El restaurador gaditano Pablo Grosso dice que Santi Santamaría realizó una declaración "demasiado arriesgada" al señalar que productos como la meticelulosa era nociva para la salud. Sobre este tema, Mauro Martínez precisa que el cocinero catalán "quiere saltar a la palestra y lo ha conseguido, pero a base de joder a los que empezamos ya que la gente puede coger el concepto de que la nueva cocina es una porquería". José Manuel Córdoba afirma que la cocina de vanguardia "está defendida por algunos medios de prensa. Ahora parece que tengamos que comer lo que nos digan. Pues no, mire usted". León es rotundo: "Nos ha costado mucho llegar donde estamos, respetados ya a la altura de un médico.
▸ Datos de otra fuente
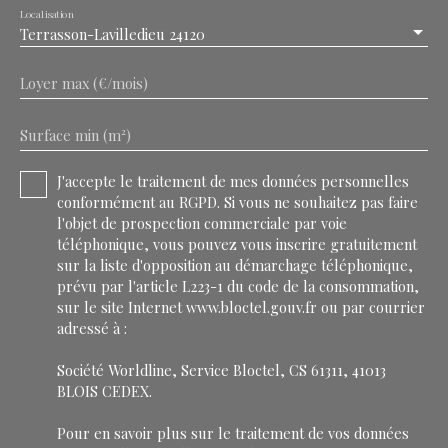
Localisation
Terrasson-Lavilledieu 24120
Loyer max (€/mois)
Surface min (m²)
J'accepte le traitement de mes données personnelles
conformément au RGPD. Si vous ne souhaitez pas faire
l'objet de prospection commerciale par voie
téléphonique, vous pouvez vous inscrire gratuitement
sur la liste d'opposition au démarchage téléphonique,
prévu par l'article L223-1 du code de la consommation,
sur le site Internet www.bloctel.gouv.fr ou par courrier
adressé à :
Société Worldline, Service Bloctel, CS 61311, 41013
BLOIS CEDEX.
Pour en savoir plus sur le traitement de vos données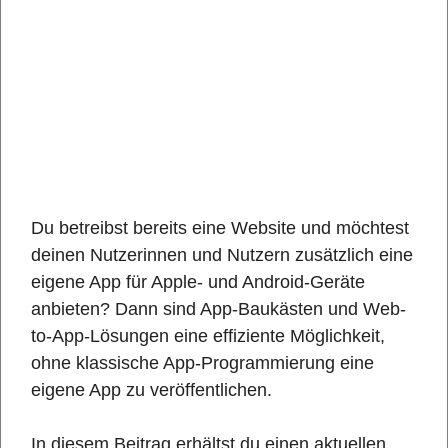
Du betreibst bereits eine Website und möchtest
deinen Nutzerinnen und Nutzern zusätzlich eine
eigene App für Apple- und Android-Geräte
anbieten? Dann sind App-Baukästen und Web-
to-App-Lösungen eine effiziente Möglichkeit,
ohne klassische App-Programmierung eine
eigene App zu veröffentlichen.
In diesem Beitrag erhältst du einen aktuellen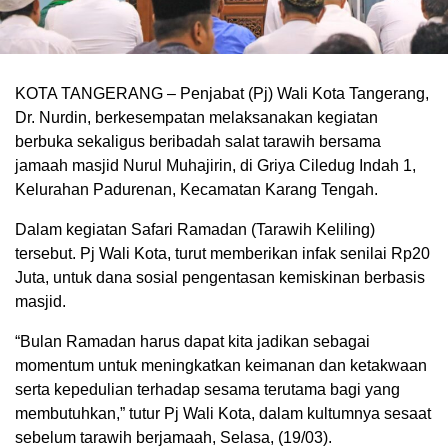
KOTA TANGERANG – Penjabat (Pj) Wali Kota Tangerang,
Dr. Nurdin, berkesempatan melaksanakan kegiatan
berbuka sekaligus beribadah salat tarawih bersama
jamaah masjid Nurul Muhajirin, di Griya Ciledug Indah 1,
Kelurahan Padurenan, Kecamatan Karang Tengah.
Dalam kegiatan Safari Ramadan (Tarawih Keliling)
tersebut. Pj Wali Kota, turut memberikan infak senilai Rp20
Juta, untuk dana sosial pengentasan kemiskinan berbasis
masjid.
“Bulan Ramadan harus dapat kita jadikan sebagai
momentum untuk meningkatkan keimanan dan ketakwaan
serta kepedulian terhadap sesama terutama bagi yang
membutuhkan,” tutur Pj Wali Kota, dalam kultumnya sesaat
sebelum tarawih berjamaah, Selasa, (19/03).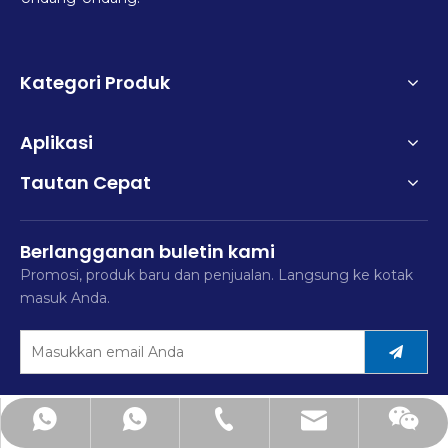
Kategori Produk
Aplikasi
Tautan Cepat
Berlangganan buletin kami
Promosi, produk baru dan penjualan. Langsung ke kotak
masuk Anda.
mimi@hsfitting.com
+86-577-86383608
+8613777773238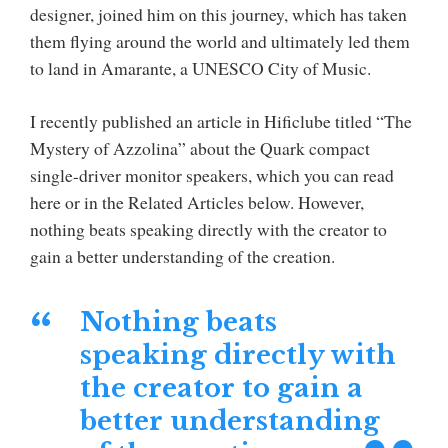
designer, joined him on this journey, which has taken
them flying around the world and ultimately led them
to land in Amarante, a UNESCO City of Music.
I recently published an article in Hificlube titled “The
Mystery of Azzolina” about the Quark compact
single-driver monitor speakers, which you can read
here or in the Related Articles below. However,
nothing beats speaking directly with the creator to
gain a better understanding of the creation.
Nothing beats
speaking directly with
the creator to gain a
better understanding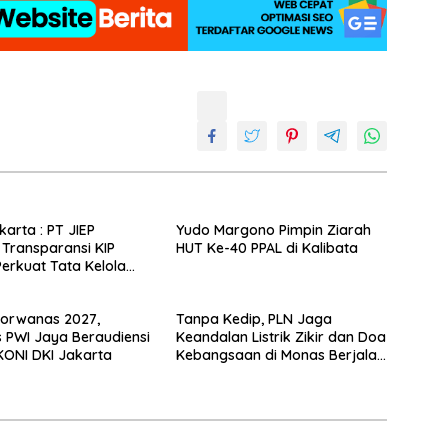
karta : PT JIEP
Yudo Margono Pimpin Ziarah
 Transparansi KIP
HUT Ke-40 PPAL di Kalibata
rkuat Tata Kelola
aan
Porwanas 2027,
Tanpa Kedip, PLN Jaga
 PWI Jaya Beraudiensi
Keandalan Listrik Zikir dan Doa
ONI DKI Jakarta
Kebangsaan di Monas Berjalan
Sukses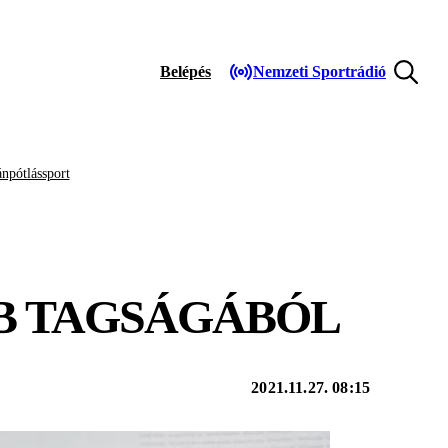
Belépés
Nemzeti Sportrádió
npótlássport
OB TAGSÁGÁBÓL
2021.11.27. 08:15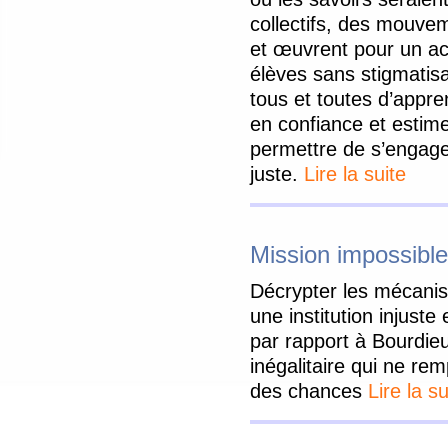
collectifs, des mouve
et œuvrent pour un 
élèves sans stigmatisa
tous et toutes d’appr
en confiance et estime 
permettre de s’engage
juste.
Lire la suite
Mission impossible,
Décrypter les mécanis
une institution injust
par rapport à Bourdieu
inégalitaire qui ne re
des chances
Lire la su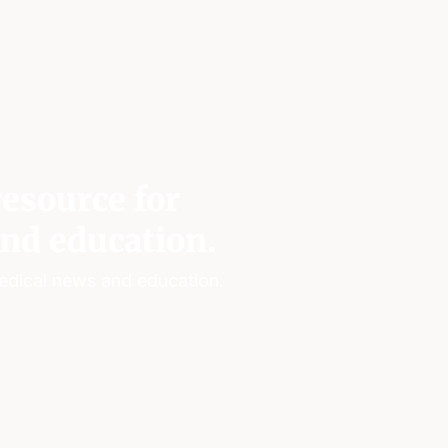
esource for
nd education.
edical news and education.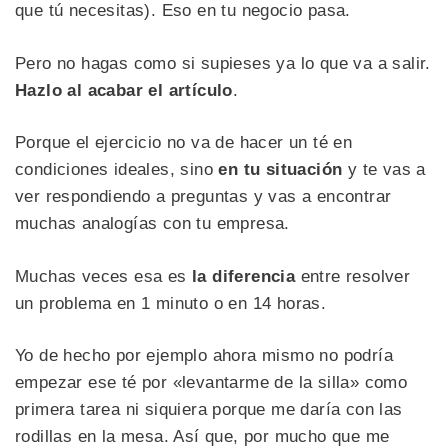
que tú necesitas). Eso en tu negocio pasa.
Pero no hagas como si supieses ya lo que va a salir.
Hazlo al acabar el artículo
.
Porque el ejercicio no va de hacer un té en
condiciones ideales, sino
en tu situación
y te vas a
ver respondiendo a preguntas y vas a encontrar
muchas analogías con tu empresa.
Muchas veces esa es
la diferencia
entre resolver
un problema en 1 minuto o en 14 horas.
Yo de hecho por ejemplo ahora mismo no podría
empezar ese té por «levantarme de la silla» como
primera tarea ni siquiera porque me daría con las
rodillas en la mesa. Así que, por mucho que me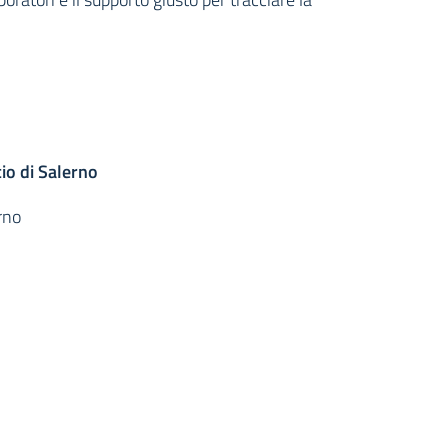
o di Salerno
rno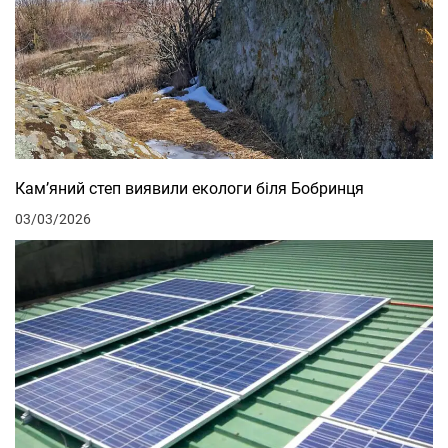
Кам’яний степ виявили екологи біля Бобринця
03/03/2026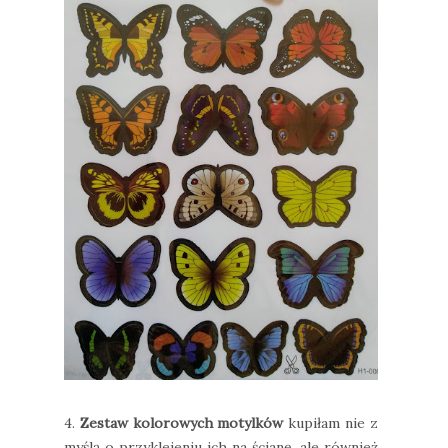
4.
Zestaw kolorowych motylków
kupiłam nie z
myślą o przyklejeniu ich na ścianę, ale również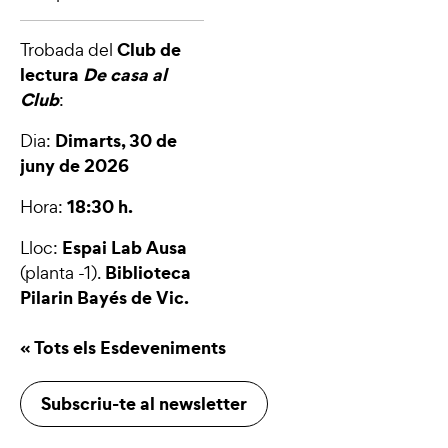
Club de
Trobada del
lectura
De casa al
Club
:
Dimarts, 30 de
Dia:
juny de 2026
18:30 h.
Hora:
Espai Lab Ausa
Lloc:
Biblioteca
(planta -1).
Pilarin Bayés de Vic.
« Tots els Esdeveniments
Subscriu-te al newsletter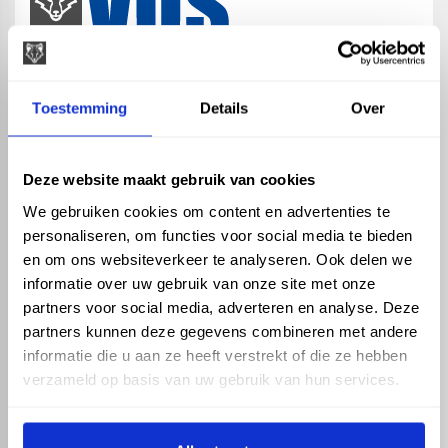
map
Veensesteeg 8, 4264 KG Veen
Toestemming
Details
Over
phone_enabled
+31 416 75 02 55
mail
info@vosproducts.nl
Deze website maakt gebruik van cookies
We gebruiken cookies om content en advertenties te
personaliseren, om functies voor social media te bieden
check_circle
Dé bouwmarkt van Altena
en om ons websiteverkeer te analyseren. Ook delen we
check_circle
Direct uit grote voorraad geleverd met eigen transport
informatie over uw gebruik van onze site met onze
check_circle
Levering in NL en BE
partners voor social media, adverteren en analyse. Deze
partners kunnen deze gegevens combineren met andere
ASSORTIMENT
KENNIS EN HULP
informatie die u aan ze heeft verstrekt of die ze hebben
Hemelwaterafvoer
Klantenservice
verzameld op basis van uw gebruik van hun services.
Drukleiding
Kennisbank
Riolering
Veelgestelde vragen
Beregening
Tuin en Terras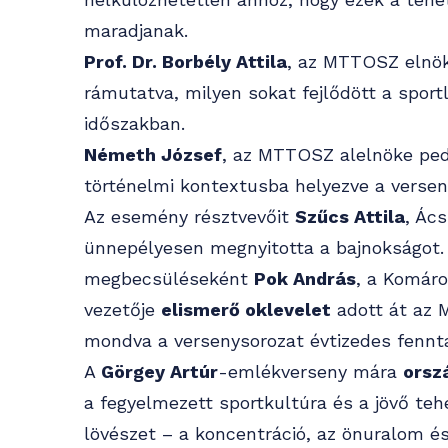
maradjanak.
Prof. Dr. Borbély Attila
, az MTTOSZ elnö
rámutatva, milyen sokat fejlődött a spor
időszakban.
Németh József
, az MTTOSZ alelnöke pedi
történelmi kontextusba helyezve a versen
Az esemény résztvevőit
Szűcs Attila
, Ác
ünnepélyesen megnyitotta a bajnokságot
megbecsüléseként
Pok András
, a Komár
vezetője
elismerő oklevelet
adott át az 
mondva a versenysorozat évtizedes fenntar
A
Görgey Artúr
-emlékverseny mára
orsz
a fegyelmezett sportkultúra és a jövő teh
lövészet – a koncentráció, az önuralom és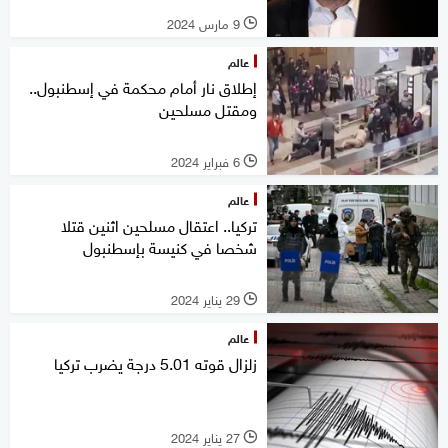
9 مارس 2024
l
عالم
إطلاق نار أمام محكمة في إسطنبول..
ومقتل مسلحين
6 فبراير 2024
l
عالم
تركيا.. اعتقال مسلحين اثنين قتلا
شخصا في كنيسة بإسطنبول
29 يناير 2024
l
عالم
زلزال قوته 5.01 درجة يضرب تركيا
27 يناير 2024
l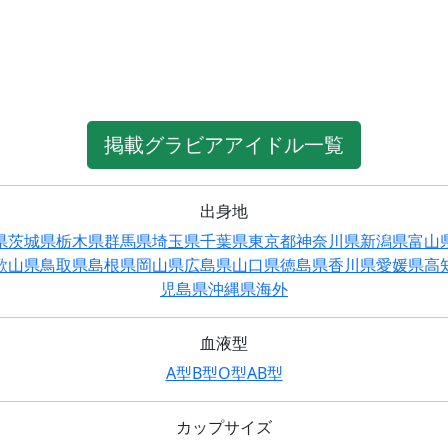
掲載グラビアアイドル一覧
出身地
県
茨城県
栃木県
群馬県
埼玉県
千葉県
東京都
神奈川県
新潟県
富山
歌山県
鳥取県
島根県
岡山県
広島県
山口県
徳島県
香川県
愛媛県
高
児島県
沖縄県
海外
血液型
A型
B型
O型
AB型
カップサイズ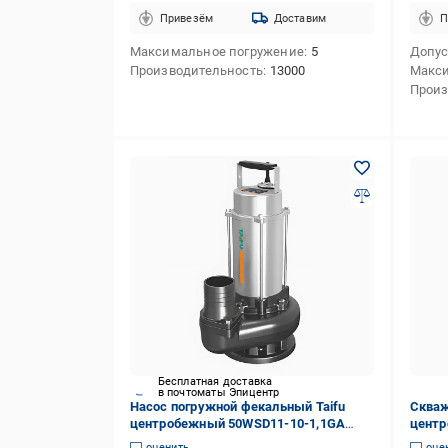
Привезём
Доставим
П
Максимальное погружение
5
Допус
Производительность
13000
Макси
Произ
Бесплатная доставка
в почтоматы Эпицентр
Насос погружной фекальный Taifu
Скваж
центробежный 50WSD11-10-1,1GA
центр
TF3348 1100 Вт (257236)
4STM6
оценить
оце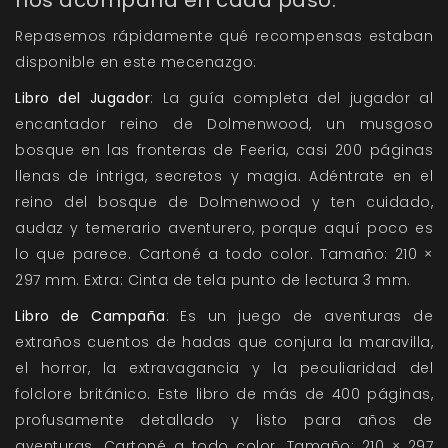
nos acompaña en cada paso.
Repasemos rápidamente qué recompensas estaban
disponible en este mecenazgo:
Libro del Jugador
: La guía completa del jugador al
encantador reino de Dolmenwood, un musgoso
bosque en las fronteras de Feeria, casi 200 páginas
llenas de intriga, secretos y magia. Adéntrate en el
reino del bosque de Dolmenwood y ten cuidado,
audaz y temerario aventurero, porque aquí poco es
lo que parece. Cartoné a todo color. Tamaño: 210 ×
297 mm. Extra: Cinta de tela punto de lectura 3 mm.
Libro de Campaña
: Es un juego de aventuras de
extraños cuentos de hadas que conjura la maravilla,
el horror, la extravagancia y la peculiaridad del
folclore británico. Este libro de más de 400 páginas,
profusamente detallado y listo para años de
aventuras. Cartoné a todo color. Tamaño: 210 × 297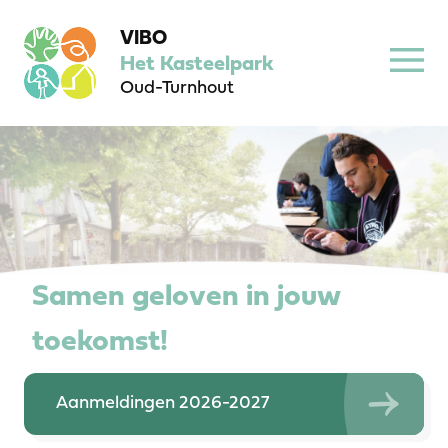
VIBO
Het Kasteelpark
Oud-Turnhout
Samen geloven in jouw
toekomst!
Aanmeldingen 2026-2027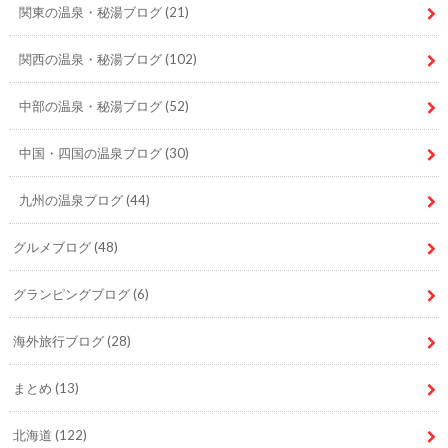
関東の温泉・秘湯ブログ
(21)
関西の温泉・秘湯ブログ
(102)
中部の温泉・秘湯ブログ
(52)
中国・四国の温泉ブログ
(30)
九州の温泉ブログ
(44)
グルメブログ
(48)
グランピングブログ
(6)
海外旅行ブログ
(28)
まとめ
(13)
北海道
(122)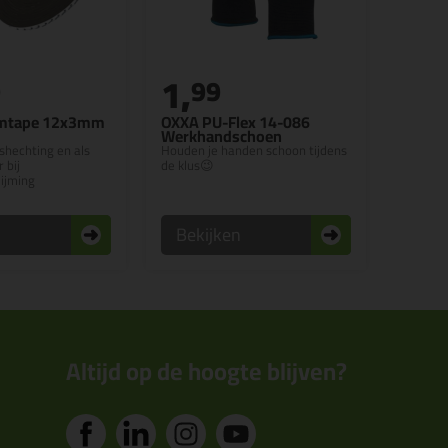
1,
9
99
amtape 12x3mm
OXXA PU-Flex 14-086
Werkhandschoen
hechting en als
Houden je handen schoon tijdens
 bij
de klus😉
lijming
n
Bekijken
Altijd op de hoogte blijven?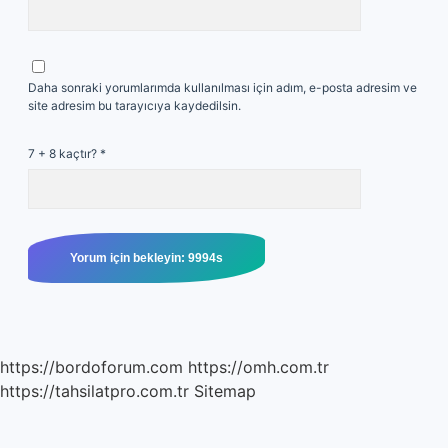
Daha sonraki yorumlarımda kullanılması için adım, e-posta adresim ve
site adresim bu tarayıcıya kaydedilsin.
7 + 8 kaçtır?
*
https://bordoforum.com
https://omh.com.tr
https://tahsilatpro.com.tr
Sitemap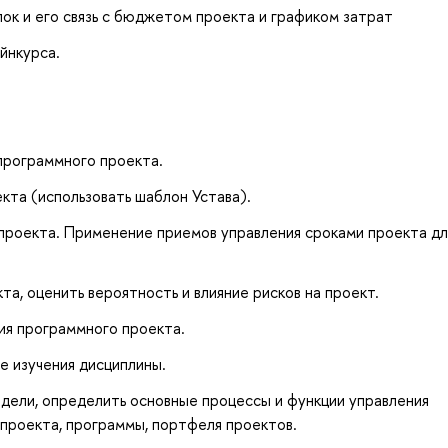
пок и его связь с бюджетом проекта и графиком затрат
йнкурса.
программного проекта.
кта (использовать шаблон Устава).
проекта. Применение приемов управления сроками проекта дл
а, оценить вероятность и влияние рисков на проект.
ия программного проекта.
е изучения дисциплины.
дели, определить основные процессы и функции управления
 проекта, программы, портфеля проектов.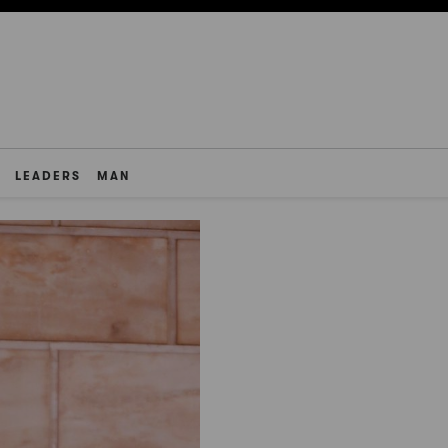
LEADERS
MAN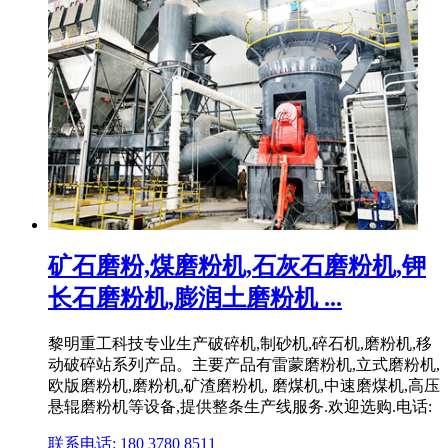
矿石磨粉,煤磨粉机,石灰石磨粉机,钾
长石磨粉机,膨润土磨粉机 ...
黎明重工科技专业生产破碎机,制砂机,碎石机,磨粉机,移
动破碎站系列产品。主要产品有雷蒙磨粉机,立式磨粉机,
欧版磨粉机,磨粉机,矿渣磨粉机, 磨煤机,中速磨煤机,高压
悬辊磨粉机等设备,提供整条生产线服务.欢迎选购.电话:
联系电话: 180 3780 8511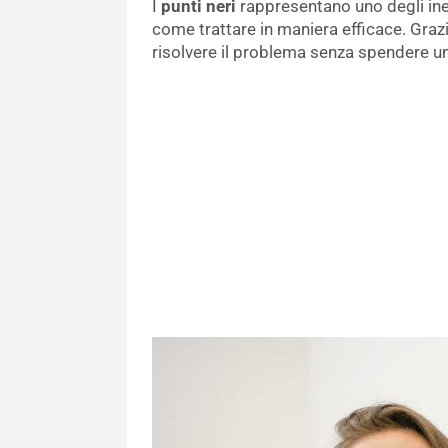
I
punti neri
rappresentano uno degli ine
come trattare in maniera efficace. Grazie
risolvere il problema senza spendere u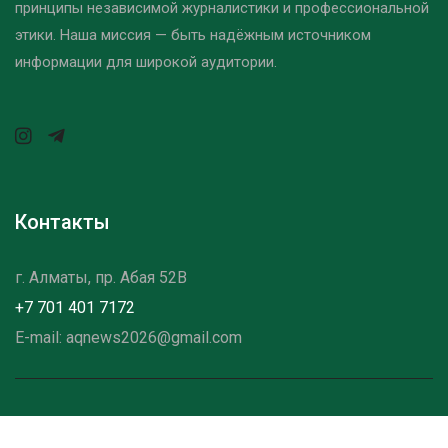
принципы независимой журналистики и профессиональной
этики. Наша миссия — быть надёжным источником
информации для широкой аудитории.
Контакты
г. Алматы, пр. Абая 52B
+7 701 401 7172
E-mail: aqnews2026@gmail.com
©2025 - 2026Aqnews — Все права защищены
A Santamaría le respalda una cadena de hoteles como Hesperia, pero yo y muchos como yo somos empresarios hipotecados".

Otra coincidencia de los cuatro cocineros. En el sur es complicado asentar la cocina moderna. Hay muchos que relaciona esta corriente con comer poco y pagar mucho. "El menú degustación es de diez platos o más. ¿Quién no queda satisfecho con diez tapas?", dice Mauro Martínez. Por ahora, el cliente sureño prefiere lo tradicional. "Poco a poco vamos apostolando", avisa Ángel León. Cuestión de creencias.